● YOUR INSTRUCTIONS
Transcribe, word for word, every record in the data below.

● Saved data entries
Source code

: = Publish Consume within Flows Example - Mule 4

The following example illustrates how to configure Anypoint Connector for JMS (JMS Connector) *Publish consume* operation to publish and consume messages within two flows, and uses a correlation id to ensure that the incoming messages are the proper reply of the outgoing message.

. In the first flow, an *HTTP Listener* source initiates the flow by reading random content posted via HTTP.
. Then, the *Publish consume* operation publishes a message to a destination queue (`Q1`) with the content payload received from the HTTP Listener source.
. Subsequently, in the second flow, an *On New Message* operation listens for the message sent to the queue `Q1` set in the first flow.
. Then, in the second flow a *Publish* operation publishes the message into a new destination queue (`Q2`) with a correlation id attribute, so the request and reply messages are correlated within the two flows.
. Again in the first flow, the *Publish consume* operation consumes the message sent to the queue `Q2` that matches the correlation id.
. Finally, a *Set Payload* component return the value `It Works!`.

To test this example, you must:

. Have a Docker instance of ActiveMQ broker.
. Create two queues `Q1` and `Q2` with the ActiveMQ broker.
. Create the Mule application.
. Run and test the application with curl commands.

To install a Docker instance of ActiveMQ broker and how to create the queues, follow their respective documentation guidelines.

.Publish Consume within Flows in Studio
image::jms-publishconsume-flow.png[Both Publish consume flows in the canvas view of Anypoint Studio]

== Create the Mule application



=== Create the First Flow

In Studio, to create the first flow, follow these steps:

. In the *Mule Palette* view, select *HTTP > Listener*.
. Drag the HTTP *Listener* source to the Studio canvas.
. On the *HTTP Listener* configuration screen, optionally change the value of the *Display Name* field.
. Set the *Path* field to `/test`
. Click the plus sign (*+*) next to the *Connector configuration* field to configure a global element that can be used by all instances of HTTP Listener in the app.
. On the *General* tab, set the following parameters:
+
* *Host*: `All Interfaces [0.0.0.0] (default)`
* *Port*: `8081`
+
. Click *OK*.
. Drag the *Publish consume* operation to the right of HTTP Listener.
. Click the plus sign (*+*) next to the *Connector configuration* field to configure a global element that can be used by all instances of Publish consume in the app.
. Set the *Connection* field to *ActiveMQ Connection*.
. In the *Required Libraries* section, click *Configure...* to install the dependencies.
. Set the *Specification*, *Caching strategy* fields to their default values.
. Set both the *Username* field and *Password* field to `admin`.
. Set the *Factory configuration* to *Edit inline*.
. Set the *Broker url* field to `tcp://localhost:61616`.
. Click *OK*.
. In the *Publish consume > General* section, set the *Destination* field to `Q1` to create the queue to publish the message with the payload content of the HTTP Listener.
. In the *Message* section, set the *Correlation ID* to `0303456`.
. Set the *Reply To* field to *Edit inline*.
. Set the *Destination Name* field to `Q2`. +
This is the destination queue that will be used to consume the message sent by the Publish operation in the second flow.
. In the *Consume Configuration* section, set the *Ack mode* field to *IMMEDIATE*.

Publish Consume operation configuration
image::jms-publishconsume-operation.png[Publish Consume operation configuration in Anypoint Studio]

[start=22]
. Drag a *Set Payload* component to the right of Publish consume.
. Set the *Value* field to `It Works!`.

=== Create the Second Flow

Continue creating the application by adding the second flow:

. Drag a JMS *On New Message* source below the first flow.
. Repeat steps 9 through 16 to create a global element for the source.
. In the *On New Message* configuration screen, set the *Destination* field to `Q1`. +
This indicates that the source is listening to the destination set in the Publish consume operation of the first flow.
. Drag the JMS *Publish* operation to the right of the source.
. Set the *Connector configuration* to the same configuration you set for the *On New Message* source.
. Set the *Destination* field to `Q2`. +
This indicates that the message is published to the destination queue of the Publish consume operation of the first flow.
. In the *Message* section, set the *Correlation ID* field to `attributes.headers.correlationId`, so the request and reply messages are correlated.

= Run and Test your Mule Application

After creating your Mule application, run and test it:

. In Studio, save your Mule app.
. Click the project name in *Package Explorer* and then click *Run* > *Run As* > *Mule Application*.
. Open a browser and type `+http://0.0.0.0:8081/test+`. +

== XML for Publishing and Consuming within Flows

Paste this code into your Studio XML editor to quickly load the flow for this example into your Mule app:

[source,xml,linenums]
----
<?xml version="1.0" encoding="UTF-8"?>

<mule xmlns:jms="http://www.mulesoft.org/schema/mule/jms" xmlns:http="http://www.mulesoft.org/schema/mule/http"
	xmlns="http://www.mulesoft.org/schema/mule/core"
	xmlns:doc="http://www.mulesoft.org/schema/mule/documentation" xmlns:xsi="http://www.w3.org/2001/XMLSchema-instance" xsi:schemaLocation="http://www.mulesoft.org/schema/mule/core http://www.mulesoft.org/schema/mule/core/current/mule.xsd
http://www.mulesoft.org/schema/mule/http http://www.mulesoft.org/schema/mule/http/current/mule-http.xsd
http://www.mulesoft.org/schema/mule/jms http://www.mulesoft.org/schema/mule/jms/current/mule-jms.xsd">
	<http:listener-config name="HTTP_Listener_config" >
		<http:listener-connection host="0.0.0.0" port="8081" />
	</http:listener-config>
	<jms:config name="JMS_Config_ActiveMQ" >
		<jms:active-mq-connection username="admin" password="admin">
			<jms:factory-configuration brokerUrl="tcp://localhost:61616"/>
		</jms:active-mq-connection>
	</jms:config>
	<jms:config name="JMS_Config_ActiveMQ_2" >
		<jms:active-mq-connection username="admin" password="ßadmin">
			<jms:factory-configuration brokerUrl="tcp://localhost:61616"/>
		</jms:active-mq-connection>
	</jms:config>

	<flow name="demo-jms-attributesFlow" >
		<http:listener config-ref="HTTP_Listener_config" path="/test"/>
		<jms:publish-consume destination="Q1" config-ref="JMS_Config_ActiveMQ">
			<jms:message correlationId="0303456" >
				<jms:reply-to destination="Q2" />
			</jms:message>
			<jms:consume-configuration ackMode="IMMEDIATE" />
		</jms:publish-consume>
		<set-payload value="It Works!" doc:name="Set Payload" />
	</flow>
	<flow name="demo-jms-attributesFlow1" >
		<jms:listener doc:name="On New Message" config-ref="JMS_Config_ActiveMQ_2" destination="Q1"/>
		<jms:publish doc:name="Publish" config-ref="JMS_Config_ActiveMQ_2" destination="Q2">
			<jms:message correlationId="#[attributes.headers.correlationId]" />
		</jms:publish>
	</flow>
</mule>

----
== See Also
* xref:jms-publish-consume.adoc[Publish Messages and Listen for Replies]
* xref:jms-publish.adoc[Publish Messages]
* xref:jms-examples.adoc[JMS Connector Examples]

● EXPECTED ANSWER
Source code

: = Publish Consume within Flows Example - Mule 4

The following example illustrates how to configure Anypoint Connector for JMS (JMS Connector) *Publish consume* operation to publish and consume messages within two flows, and uses a correlation id to ensure that the incoming messages are the proper reply of the outgoing message.

. In the first flow, an *HTTP Listener* source initiates the flow by reading random content posted via HTTP.
. Then, the *Publish consume* operation publishes a message to a destination queue (`Q1`) with the content payload received from the HTTP Listener source.
. Subsequently, in the second flow, an *On New Message* operation listens for the message sent to the queue `Q1` set in the first flow.
. Then, in the second flow a *Publish* operation publishes the message into a new destination queue (`Q2`) with a correlation id attribute, so the request and reply messages are correlated within the two flows.
. Again in the first flow, the *Publish consume* operation consumes the message sent to the queue `Q2` that matches the correlation id.
. Finally, a *Set Payload* component return the value `It Works!`.

To test this example, you must:

. Have a Docker instance of ActiveMQ broker.
. Create two queues `Q1` and `Q2` with the ActiveMQ broker.
. Create the Mule application.
. Run and test the application with curl commands.

To install a Docker instance of ActiveMQ broker and how to create the queues, follow their respective documentation guidelines.

.Publish Consume within Flows in Studio
image::jms-publishconsume-flow.png[Both Publish consume flows in the canvas view of Anypoint Studio]

== Create the Mule application



=== Create the First Flow

In Studio, to create the first flow, follow these steps:

. In the *Mule Palette* view, select *HTTP > Listener*.
. Drag the HTTP *Listener* source to the Studio canvas.
. On the *HTTP Listener* configuration screen, optionally change the value of the *Display Name* field.
. Set the *Path* field to `/test`
. Click the plus sign (*+*) next to the *Connector configuration* field to configure a global element that can be used by all instances of HTTP Listener in the app.
. On the *General* tab, set the following parameters:
+
* *Host*: `All Interfaces [0.0.0.0] (default)`
* *Port*: `8081`
+
. Click *OK*.
. Drag the *Publish consume* operation to the right of HTTP Listener.
. Click the plus sign (*+*) next to the *Connector configuration* field to configure a global element that can be used by all instances of Publish consume in the app.
. Set the *Connection* field to *ActiveMQ Connection*.
. In the *Required Libraries* section, click *Configure...* to install the dependencies.
. Set the *Specification*, *Caching strategy* fields to their default values.
. Set both the *Username* field and *Password* field to `admin`.
. Set the *Factory configuration* to *Edit inline*.
. Set the *Broker url* field to `tcp://localhost:61616`.
. Click *OK*.
. In the *Publish consume > General* section, set the *Destination* field to `Q1` to create the queue to publish the message with the payload content of the HTTP Listener.
. In the *Message* section, set the *Correlation ID* to `0303456`.
. Set the *Reply To* field to *Edit inline*.
. Set the *Destination Name* field to `Q2`. +
This is the destination queue that will be used to consume the message sent by the Publish operation in the second flow.
. In the *Consume Configuration* section, set the *Ack mode* field to *IMMEDIATE*.

Publish Consume operation configuration
image::jms-publishconsume-operation.png[Publish Consume operation configuration in Anypoint Studio]

[start=22]
. Drag a *Set Payload* component to the right of Publish consume.
. Set the *Value* field to `It Works!`.

=== Create the Second Flow

Continue creating the application by adding the second flow:

. Drag a JMS *On New Message* source below the first flow.
. Repeat steps 9 through 16 to create a global element for the source.
. In the *On New Message* configuration screen, set the *Destination* field to `Q1`. +
This indicates that the source is listening to the destination set in the Publish consume operation of the first flow.
. Drag the JMS *Publish* operation to the right of the source.
. Set the *Connector configuration* to the same configuration you set for the *On New Message* source.
. Set the *Destination* field to `Q2`. +
This indicates that the message is published to the destination queue of the Publish consume operation of the first flow.
. In the *Message* section, set the *Correlation ID* field to `attributes.headers.correlationId`, so the request and reply messages are correlated.

= Run and Test your Mule Application

After creating your Mule application, run and test it:

. In Studio, save your Mule app.
. Click the project name in *Package Explorer* and then click *Run* > *Run As* > *Mule Application*.
. Open a browser and type `+http://0.0.0.0:8081/test+`. +

== XML for Publishing and Consuming within Flows

Paste this code into your Studio XML editor to quickly load the flow for this example into your Mule app:

[source,xml,linenums]
----
<?xml version="1.0" encoding="UTF-8"?>

<mule xmlns:jms="http://www.mulesoft.org/schema/mule/jms" xmlns:http="http://www.mulesoft.org/schema/mule/http"
	xmlns="http://www.mulesoft.org/schema/mule/core"
	xmlns:doc="http://www.mulesoft.org/schema/mule/documentation" xmlns:xsi="http://www.w3.org/2001/XMLSchema-instance" xsi:schemaLocation="http://www.mulesoft.org/schema/mule/core http://www.mulesoft.org/schema/mule/core/current/mule.xsd
http://www.mulesoft.org/schema/mule/http http://www.mulesoft.org/schema/mule/http/current/mule-http.xsd
http://www.mulesoft.org/schema/mule/jms http://www.mulesoft.org/schema/mule/jms/current/mule-jms.xsd">
	<http:listener-config name="HTTP_Listener_config" >
		<http:listener-connection host="0.0.0.0" port="8081" />
	</http:listener-config>
	<jms:config name="JMS_Config_ActiveMQ" >
		<jms:active-mq-connection username="admin" password="admin">
			<jms:factory-configuration brokerUrl="tcp://localhost:61616"/>
		</jms:active-mq-connection>
	</jms:config>
	<jms:config name="JMS_Config_ActiveMQ_2" >
		<jms:active-mq-connection username="admin" password="ßadmin">
			<jms:factory-configuration brokerUrl="tcp://localhost:61616"/>
		</jms:active-mq-connection>
	</jms:config>

	<flow name="demo-jms-attributesFlow" >
		<http:listener config-ref="HTTP_Listener_config" path="/test"/>
		<jms:publish-consume destination="Q1" config-ref="JMS_Config_ActiveMQ">
			<jms:message correlationId="0303456" >
				<jms:reply-to destination="Q2" />
			</jms:message>
			<jms:consume-configuration ackMode="IMMEDIATE" />
		</jms:publish-consume>
		<set-payload value="It Works!" doc:name="Set Payload" />
	</flow>
	<flow name="demo-jms-attributesFlow1" >
		<jms:listener doc:name="On New Message" config-ref="JMS_Config_ActiveMQ_2" destination="Q1"/>
		<jms:publish doc:name="Publish" config-ref="JMS_Config_ActiveMQ_2" destination="Q2">
			<jms:message correlationId="#[attributes.headers.correlationId]" />
		</jms:publish>
	</flow>
</mule>

----
== See Also
* xref:jms-publish-consume.adoc[Publish Messages and Listen for Replies]
* xref:jms-publish.adoc[Publish Messages]
* xref:jms-examples.adoc[JMS Connector Examples]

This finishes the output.